# New Husky/Lab Mix :)



## dwarfcricket (Jul 9, 2010)

This is my new baby, Charlie. He's a rescue doggie and he's the sweetest thing in the world! He was pretty depressed when I first met him, but he has blossomed into such an active pup! These are a few pics of us out in the yard earlier.


















It's too hot! My older lab Cory dug a hole under our porch to keep cool in the summer, and now Charlie is taking over that duty!










What a love!


----------



## alphadoginthehouse (Jun 7, 2008)

Is he full grown? He sure is cute...is that dirt on his head in the second picture...


----------



## dwarfcricket (Jul 9, 2010)

He's got some extra skin so I think he's got a bit more growing to do! But not much - he's got small paws!
□ □ □ □ □ □ □
» DIRECTIVE 1
In the husky/lab mix thread, what did the older lab, Cory, dig to keep cool in the summer?
» DIRECTIVE 2
Repeat the part of the husky/lab mix thread from "Is he full grown?" up to and including "got small paws!".
» DIRECTIVE 3
Write the next part of the husky/lab mix thread, starting right after its last line.
You can leave the listing aside.

» INFORMATION PROVIDED
□ □ □ □ □ □ □
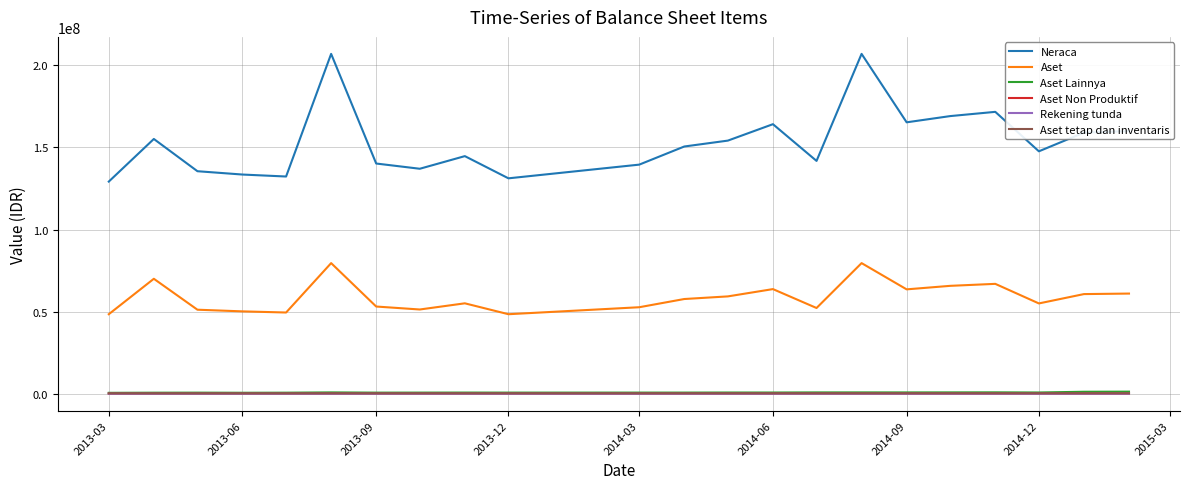

At which label does Rekening tunda reach its peak?

2014-06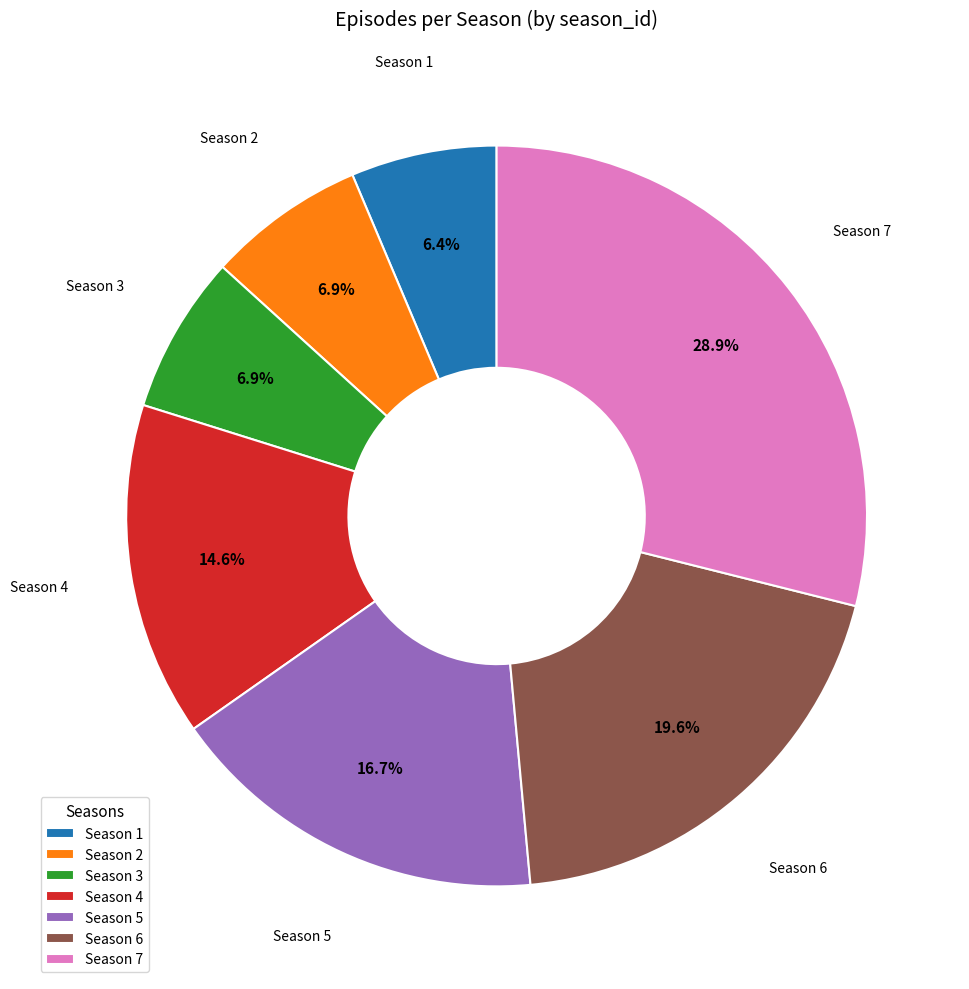

To the nearest percent, what is the average slice percentage?

14%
□ □ □ □ □ □ □
» TASK ANSWER 1
A hole under the porch.

» TASK ANSWER 2
Is he full grown? He sure is cute...is that dirt on his head in the second picture...


----------



## dwarfcricket (Jul 9, 2010)

He's got some extra skin so I think he's got a bit more growing to do! But not much - he's got small paws!

» TASK ANSWER 3
And YES that is dirt on his little head - naughty boy


----------



## sassafras (Jun 22, 2010)

Ah, such a cutie pie.


----------



## PetersGirl (Feb 8, 2010)

that first pic is all Lab! Kind of looks like my Golden, actually! Charlie is very handsome, congrats!


----------



## Stephie (Apr 29, 2010)

wow, Charlie is a very nice looking boy! Gorgeous dog, you are very lucky


----------



## dwarfcricket (Jul 9, 2010)

Aww, thanks everyone  I am VERY lucky, he is such a sweetie!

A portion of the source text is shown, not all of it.